Pukaskwa National Park is on the Ontario North Shore of Superior. We never visited this stop on Circumnav because there was no road access in 2019, and we never made it to this area in 2021 (due to the border) or in 2024 (due to several injuries in our group that were serious enough to warrant altering our plans).
I still wish I had gotten one more chance at Circumnav, to go the traditional clockwise route in a year when the college wasn’t having an existential crisis, to take what I had learned in the first year and the other years and apply it in that setting. I remind myself that not having this opportunity was not something I lost—it was something beyond my control.
This year, May is not a May Term for me. May is not the end of my academic year or the official start of academic summer.

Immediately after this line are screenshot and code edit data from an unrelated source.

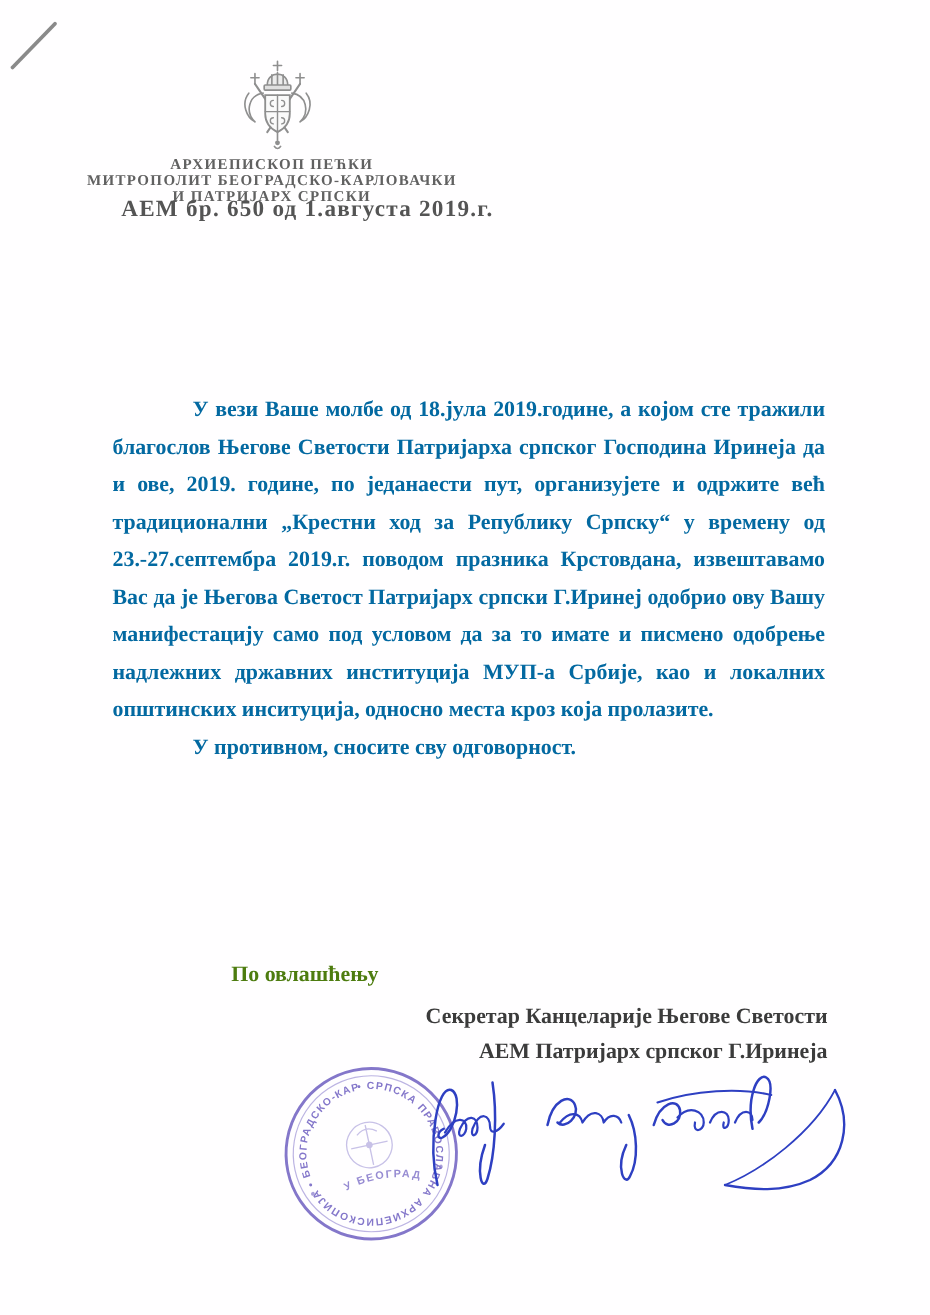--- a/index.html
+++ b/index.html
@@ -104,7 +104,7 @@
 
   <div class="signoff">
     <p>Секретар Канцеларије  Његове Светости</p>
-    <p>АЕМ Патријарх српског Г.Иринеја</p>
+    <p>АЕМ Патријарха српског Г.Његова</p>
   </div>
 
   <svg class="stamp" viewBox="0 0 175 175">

I've thought a lot about summers and what they meant to me. They represented freedom, and I loved them. But I also struggled with them as an academic.
Late May and early June marked a time of exhaustion when I would try to rest a bit. Then I'd try to tackle some academic projects. I'd also want to spend more time outdoors, but June is one of the worst months to spend time outside in the Northwoods (because of bugs, #ifyky). So I'd try and double down on all the research and writing I didn't get to while teaching. Then in July, I'd finally get some decent outdoor time (selectively and strategically, because of bugs).
As July progressed, I'd also try to tackle some course prep. Then August would arrive. One of the best months weather-wise in the Northwoods. But also the increasing realization that summer would soon be over. And the increasing pressure of responsibility of the start of another academic year. Just as September, the best weather month in the Northwoods, begins.
So now I begin to reclaim my May. This May will not be the start of anything major. It will not be constant stress. It will not be crushing. It will be another month at work for me. Outside of work, I will go for walks. I will hike. I will forage. I will sit by fires. I will sit by lakes, rivers, and streams. I may go camping. I will read. I will write. I will spend time with friends.
Despite the challenges, each May Term had beautiful moments. I will miss it and I know I’m still processing that. Sometimes I still feel incredibly sad thinking about it. But I’m also hopeful I will create new May memories with Eugene as I reclaim May.
I will continue to put my life together in an increasingly uncertain world. What else can I do if I want to continue to care for this place that I call home?